San Francisco Board of Education Commissioner Alison Collins on Wednesday filed a lawsuit against the San Francisco Unified School District and five of her fellow commissioners who voted last week to remove her from her role as board vice president.

The resolution to remove Collins as vice president was drafted by commissioners Jenny Lam and Faauuga Moliga, after Twitter comments Collins made in 2016 that demeaned Asian Americans resurfaced last month.

In addition to the district, the suit also named commissioners Lam, Moliga, Matt Alexander, Kevine Boggess and Mark Sanchez as defendants.
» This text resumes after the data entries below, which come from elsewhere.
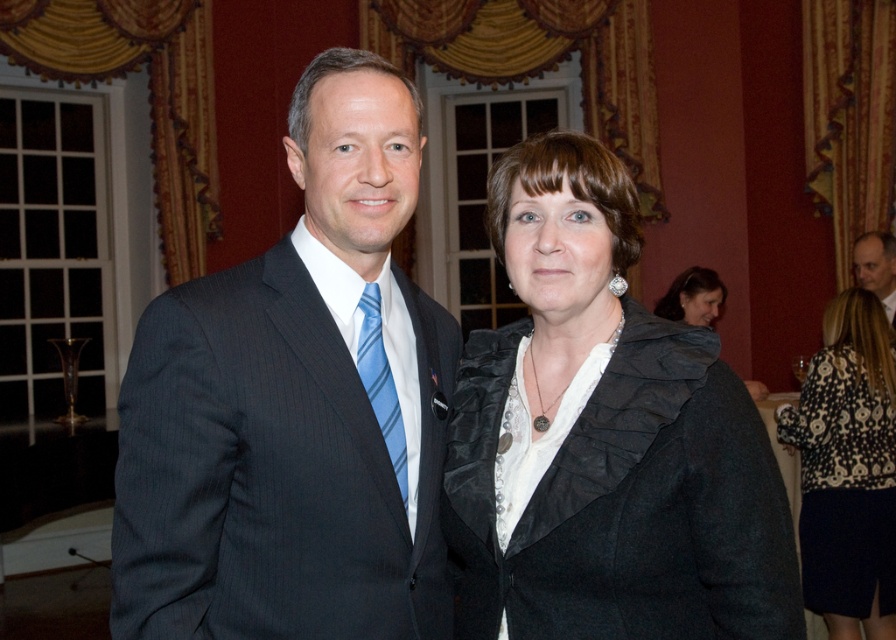
Question: Which object is the farthest from the matte black suit at center?

Choices:
 (A) matte black jacket at center
 (B) black wool coat at center
 (C) blue striped tie at center

Answer: (A)

Question: Is black wool coat at center wider than light brown wood table at upper right?

Choices:
 (A) no
 (B) yes

Answer: (B)

Question: Is black wool coat at center bigger than blue striped tie at center?

Choices:
 (A) no
 (B) yes

Answer: (B)

Question: Which object appears closest to the camera in this image?

Choices:
 (A) matte black suit at center
 (B) light brown wood table at upper right
 (C) matte black jacket at center
 (D) blue striped tie at center

Answer: (A)

Question: Observing the image, what is the correct spatial positioning of black wool coat at center in reference to black printed blouse at lower right?

Choices:
 (A) below
 (B) above

Answer: (B)

Question: Which point appears closest to the camera in this image?

Choices:
 (A) (543, 301)
 (B) (851, 381)
 (C) (212, 355)
 (D) (858, 280)

Answer: (C)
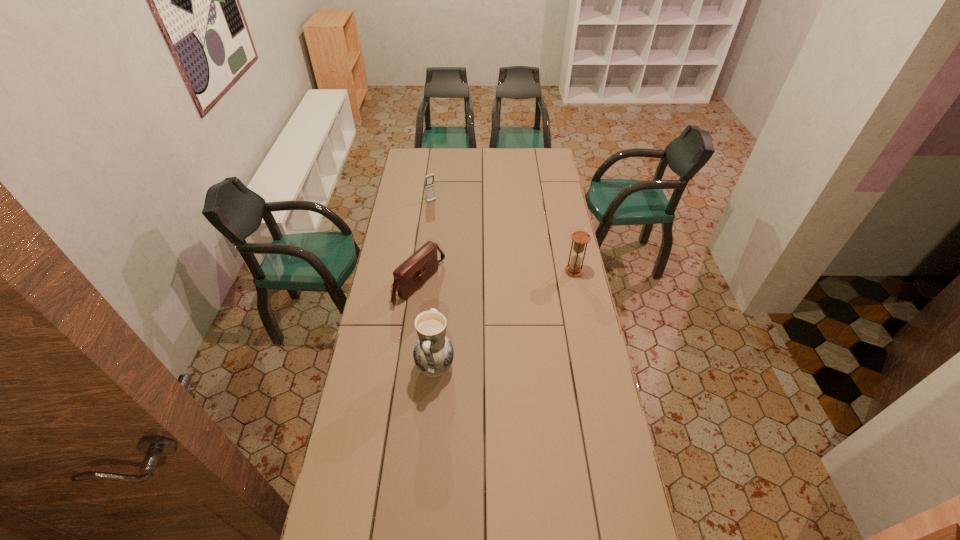
Choose which object is the third nearest neighbor to the shoulder bag. Please provide its 2D coordinates. Your answer should be formatted as a tuple, i.e. [(x, y)], where the tuple contains the x and y coordinates of a point satisfying the conditions above.

[(580, 238)]

Locate an element on the screen. This screenshot has width=960, height=540. vacant area in the image that satisfies the following two spatial constraints: 1. on the front side of the cellular telephone; 2. on either side of the pottery is located at coordinates (410, 367).

Find the location of `vacant space that satisfies the following two spatial constraints: 1. on the front side of the tallest object; 2. on either side of the cellular telephone`. vacant space that satisfies the following two spatial constraints: 1. on the front side of the tallest object; 2. on either side of the cellular telephone is located at coordinates (410, 367).

At what (x,y) coordinates should I click in order to perform the action: click on vacant area that satisfies the following two spatial constraints: 1. on the front side of the farthest object; 2. on the left side of the rightmost object. Please return your answer as a coordinate pair (x, y). The height and width of the screenshot is (540, 960). Looking at the image, I should click on (422, 271).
The suit alleges the resolution was illegal and commissioners violated Collin’s first amendment rights of free speech by stripping her of her vice president role.

The suit said:

“Rather than take actions to protect Black and Brown children from racist harassment and bullying, defendants opted to ‘burn’ the messenger, using a pretzel-twisted redirection of Ms. Collins’ seasoned social metaphors aimed at uniting all marginalized, colonized and racially oppressed people against racism and oppression.”

The suit further alleges the action to remove Collins as vice presidents caused “irreparable injury, loss and damage to Ms. Collins, including damage to her reputation and standing in the community.”
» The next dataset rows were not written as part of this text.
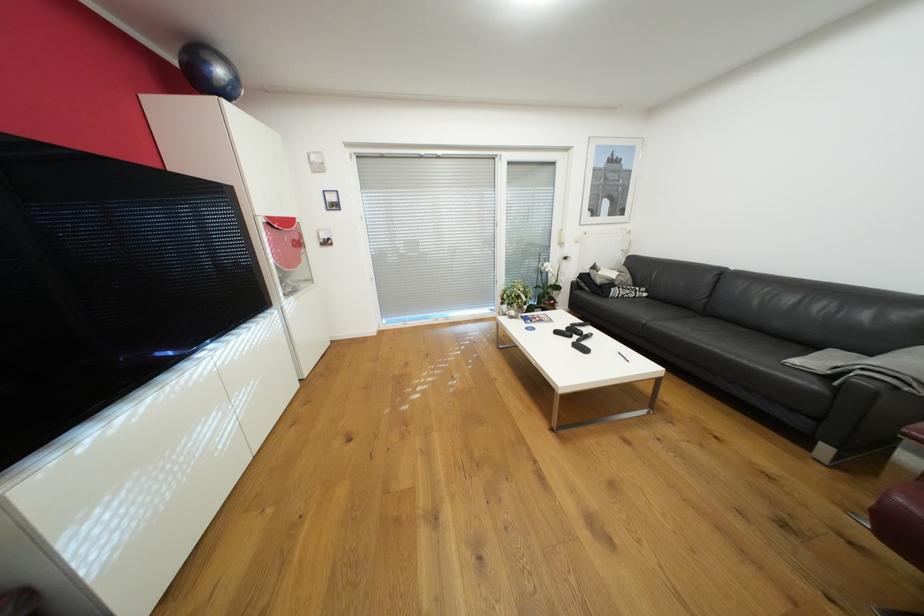
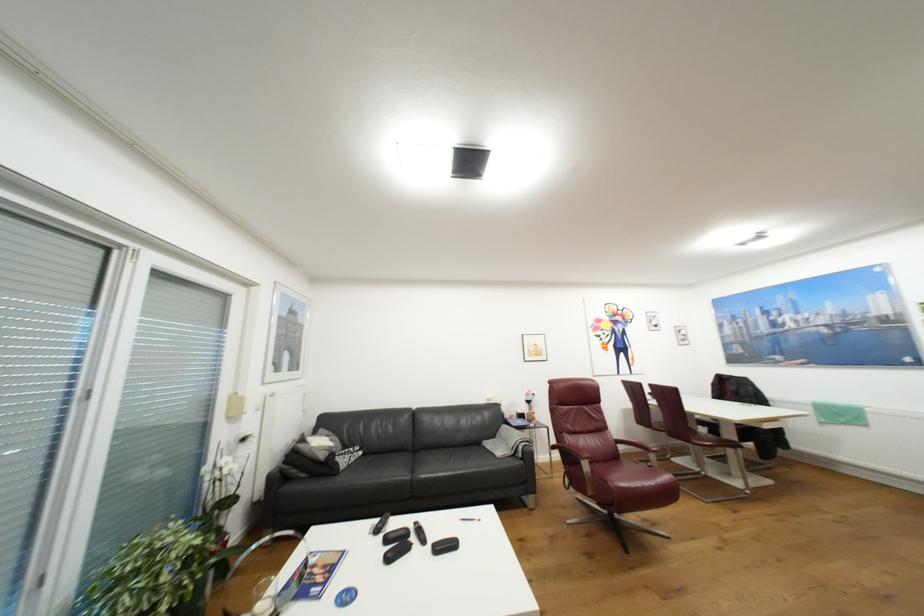
Where in the second image is the point corresponding to (x=601, y=267) from the first image?

(309, 440)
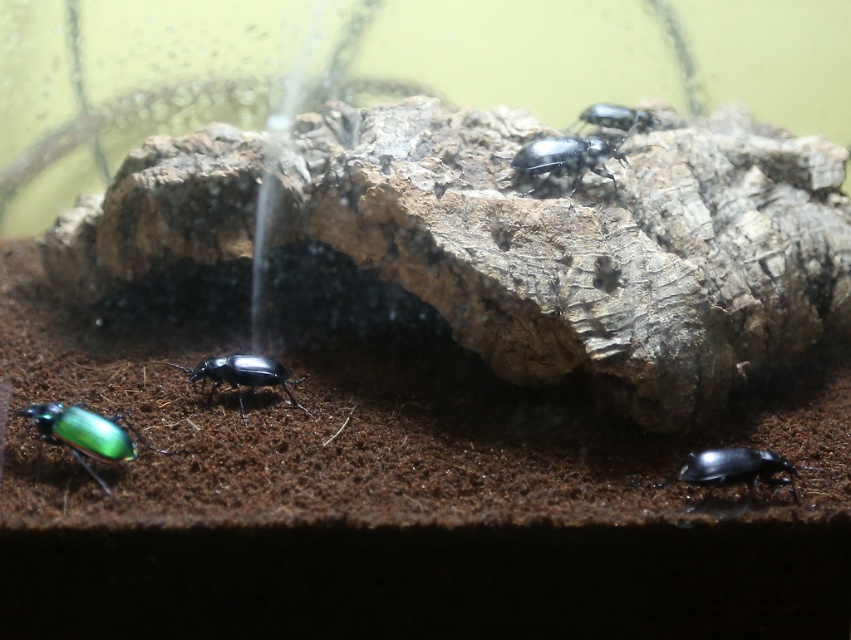
You are an entomologist observing the insects in this terrarium. You need to determine which insect is taller between the shiny metallic beetle at center and the glossy metallic beetle at upper center. Which one is taller?

The shiny metallic beetle at center is taller than the glossy metallic beetle at upper center according to the description.

You are an entomologist observing the terrarium. You notice two metallic beetles, the shiny metallic beetle at center and the glossy metallic beetle at upper center. Which beetle is positioned lower in the image?

The shiny metallic beetle at center is positioned lower than the glossy metallic beetle at upper center.

You are a small insect explorer in the terrarium. You see the glossy black beetle at lower right and the glossy metallic beetle at upper center. Which beetle is closer to you?

The glossy black beetle at lower right is closer to you because it is in front of the glossy metallic beetle at upper center.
The suit is seeking $12 million in damages from the district, as well as each of the five board members, in addition to an additional $3 million in punitive damages from the five board members, totaling $87 million altogether.
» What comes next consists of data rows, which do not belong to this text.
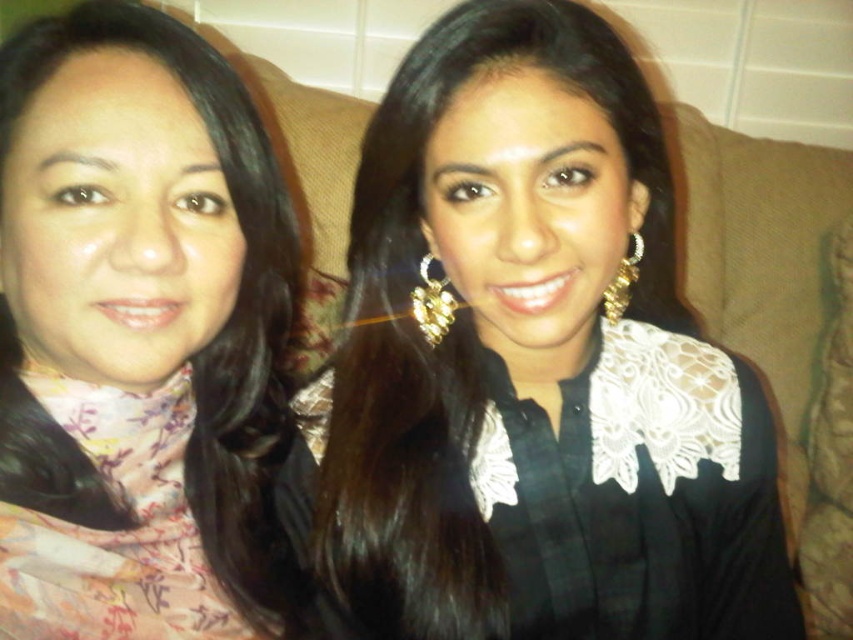
You are a fashion designer observing the image. You need to decide which item has a greater horizontal span between the black lace blouse at center and the gold textured earring at upper right. Which one is wider?

The black lace blouse at center has a larger width than the gold textured earring at upper right, so the black lace blouse at center is wider.

You are standing in front of the image and want to know the distance of the point marked as point [718,470] from you. Can you determine the distance?

The point [718,470] is 25.92 inches away from the viewer.

You are a photographer setting up a shoot and need to ensure that the black lace blouse at center and the gold textured earring at upper right are both visible in the frame. Given their sizes, which object should you focus on first to ensure proper framing?

The black lace blouse at center is bigger than the gold textured earring at upper right, so you should focus on framing the black lace blouse at center first to ensure it fits well in the shot before adjusting for the smaller earring.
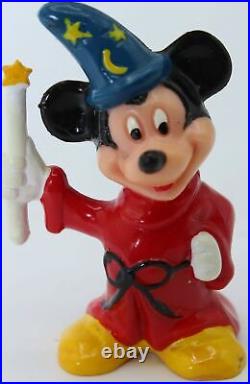
Image resolution: width=250 pixels, height=384 pixels. I want to click on mickey mouse figure, so click(168, 105).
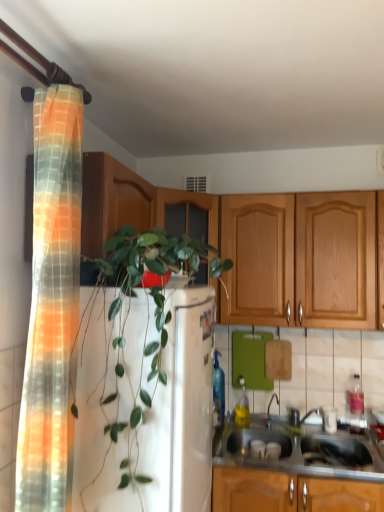
Question: Considering the relative sizes of green leafy plant at center and metallic silver faucet at sink right in the image provided, is green leafy plant at center thinner than metallic silver faucet at sink right?

Choices:
 (A) yes
 (B) no

Answer: (B)

Question: Does green leafy plant at center lie behind metallic silver faucet at sink right?

Choices:
 (A) no
 (B) yes

Answer: (A)

Question: From a real-world perspective, does green leafy plant at center sit lower than metallic silver faucet at sink right?

Choices:
 (A) yes
 (B) no

Answer: (B)

Question: Is green leafy plant at center facing towards metallic silver faucet at sink right?

Choices:
 (A) no
 (B) yes

Answer: (A)

Question: Can you confirm if green leafy plant at center is positioned to the left of metallic silver faucet at sink right?

Choices:
 (A) no
 (B) yes

Answer: (B)

Question: Relative to stainless steel sink at lower right, is metallic silver faucet at sink right in front or behind?

Choices:
 (A) front
 (B) behind

Answer: (B)

Question: Is metallic silver faucet at sink right spatially inside stainless steel sink at lower right, or outside of it?

Choices:
 (A) outside
 (B) inside

Answer: (A)

Question: Is metallic silver faucet at sink right wider or thinner than stainless steel sink at lower right?

Choices:
 (A) thin
 (B) wide

Answer: (A)

Question: In the image, is metallic silver faucet at sink right on the left side or the right side of stainless steel sink at lower right?

Choices:
 (A) left
 (B) right

Answer: (A)

Question: Is translucent orange-yellow fabric at left taller or shorter than green leafy plant at center?

Choices:
 (A) short
 (B) tall

Answer: (B)

Question: Considering the positions of translucent orange-yellow fabric at left and green leafy plant at center in the image, is translucent orange-yellow fabric at left wider or thinner than green leafy plant at center?

Choices:
 (A) thin
 (B) wide

Answer: (A)

Question: Is translucent orange-yellow fabric at left bigger or smaller than green leafy plant at center?

Choices:
 (A) small
 (B) big

Answer: (A)

Question: Considering the positions of point (77, 130) and point (145, 352), is point (77, 130) closer or farther from the camera than point (145, 352)?

Choices:
 (A) closer
 (B) farther

Answer: (A)

Question: Is metallic silver faucet at sink right wider or thinner than green leafy plant at center?

Choices:
 (A) wide
 (B) thin

Answer: (B)

Question: Is metallic silver faucet at sink right inside or outside of green leafy plant at center?

Choices:
 (A) outside
 (B) inside

Answer: (A)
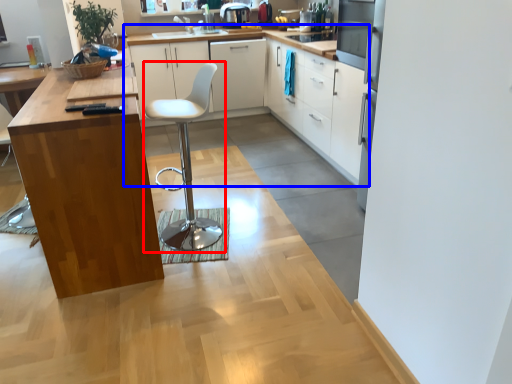
Question: Which point is closer to the camera, swivel chair (highlighted by a red box) or cabinetry (highlighted by a blue box)?

Choices:
 (A) swivel chair
 (B) cabinetry

Answer: (A)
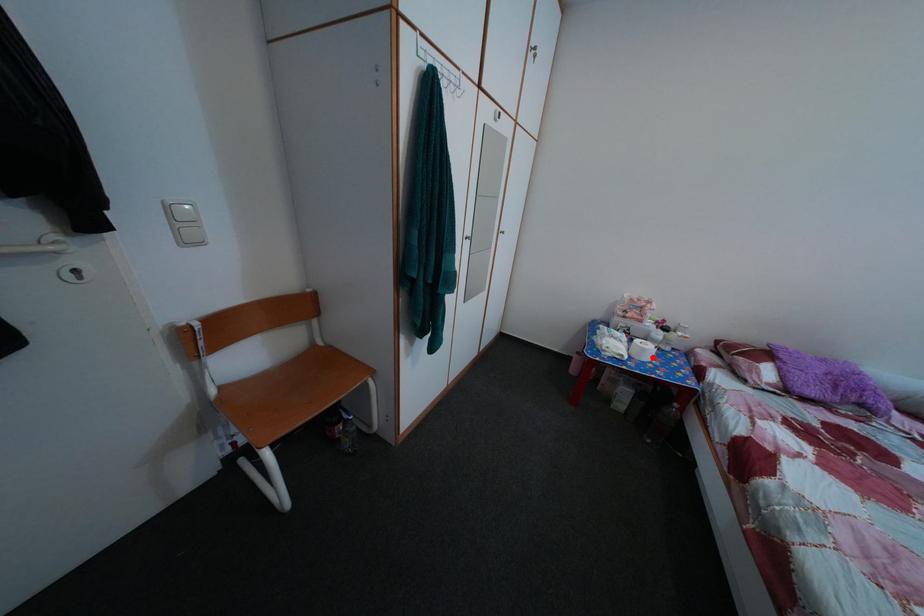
In the 2016 Twitter thread, Collins addressed anti-Black racism at her daughter’s Asian American majority school, using terms like “tiger moms” and “house n****r” toward Asian Americans and also accused Asian Americans of using “white supremacist thinking to assimilate and ‘get ahead.'”

When the old tweets were brought to light over a week ago, they were met with outrage and calls from several city leaders for Collins to step down, including both Lam and Moliga. Collins has since apologized for her past comments.

Collins and her supporters held a rally late Wednesday afternoon outside SFUSD headquarters.

“I will continue to advocate for children and family and for those whose voices are often unheard and whose futures lie in the balance,” Collins said at the rally. “I invite you to join me in making this moment count to not let me or anyone else be swept under the rug, canceled, or dismissed for speaking truth to power.”

SFUSD did not immediately respond to a request for comment.

Collins is being represented by attorney Charles Bonner.